Goal 1: Copy out the listing below word for word, starting at its beginning and ending with the line that contains "The clock reads 5.44", both included. Leave the pictures out of your copy.

New Study on Central Bank Digital Currency Communication and its Market Effects

The Journal of the Royal Statistical Society has published a new peer-reviewed article examining how central bank communication about digital currencies influences the stablecoin market. The article, “Central bank digital currency rhetoric and stablecoin market responses”, was co-authored by Researcher Lambis Dionysopoulos, and Dr Christos Makridis, Adjunct Faculty at University of Nicosia (UNIC).

The study leverages global data from 2020-2023 to investigate how central banks’ public statements about Central Bank Digital Currencies (CBDCs) affect stablecoin dynamics. It finds that when central banks deliver pro-CBDC messages, the supply of stablecoins declines significantly, yet retail attention to them increases. These anticipatory market reactions suggest that central bank rhetoric alone, even before any CBDC is operational, can shape market expectations and behaviour.

The researchers note that these findings “highlight that central bank communication is already a form of policy, but also hint at a potential substitutability between CBDCs and stablecoins”.

Input data:
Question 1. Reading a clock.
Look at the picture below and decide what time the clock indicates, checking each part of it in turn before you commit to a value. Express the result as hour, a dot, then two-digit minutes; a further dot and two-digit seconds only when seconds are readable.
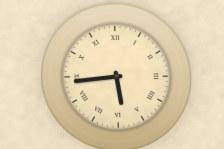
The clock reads 5.44
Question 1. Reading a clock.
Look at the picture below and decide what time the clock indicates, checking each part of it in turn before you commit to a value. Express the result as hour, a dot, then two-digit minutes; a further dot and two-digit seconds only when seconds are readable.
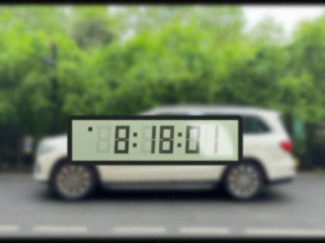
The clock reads 8.18.01
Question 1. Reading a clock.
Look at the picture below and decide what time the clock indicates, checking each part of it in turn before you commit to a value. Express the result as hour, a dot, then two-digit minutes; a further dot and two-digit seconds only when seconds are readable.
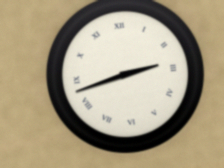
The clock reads 2.43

Goal 2: Summarize the piece on central bank digital currency communication in two sentences.

Final result 1:
Question 1. Reading a clock.
Look at the picture below and decide what time the clock indicates, checking each part of it in turn before you commit to a value. Express the result as hour, a dot, then two-digit minutes; a further dot and two-digit seconds only when seconds are readable.
The clock reads 5.44

Final result 2: A new peer-reviewed article in the Journal of the Royal Statistical Society, co-authored by Lambis Dionysopoulos and Dr Christos Makridis, uses global data from 2020-2023 to study how central banks' public statements about CBDCs affect stablecoins. It finds that pro-CBDC messages significantly reduce stablecoin supply while raising retail attention to them, suggesting that central bank rhetoric alone can shape market expectations even before any CBDC is operational.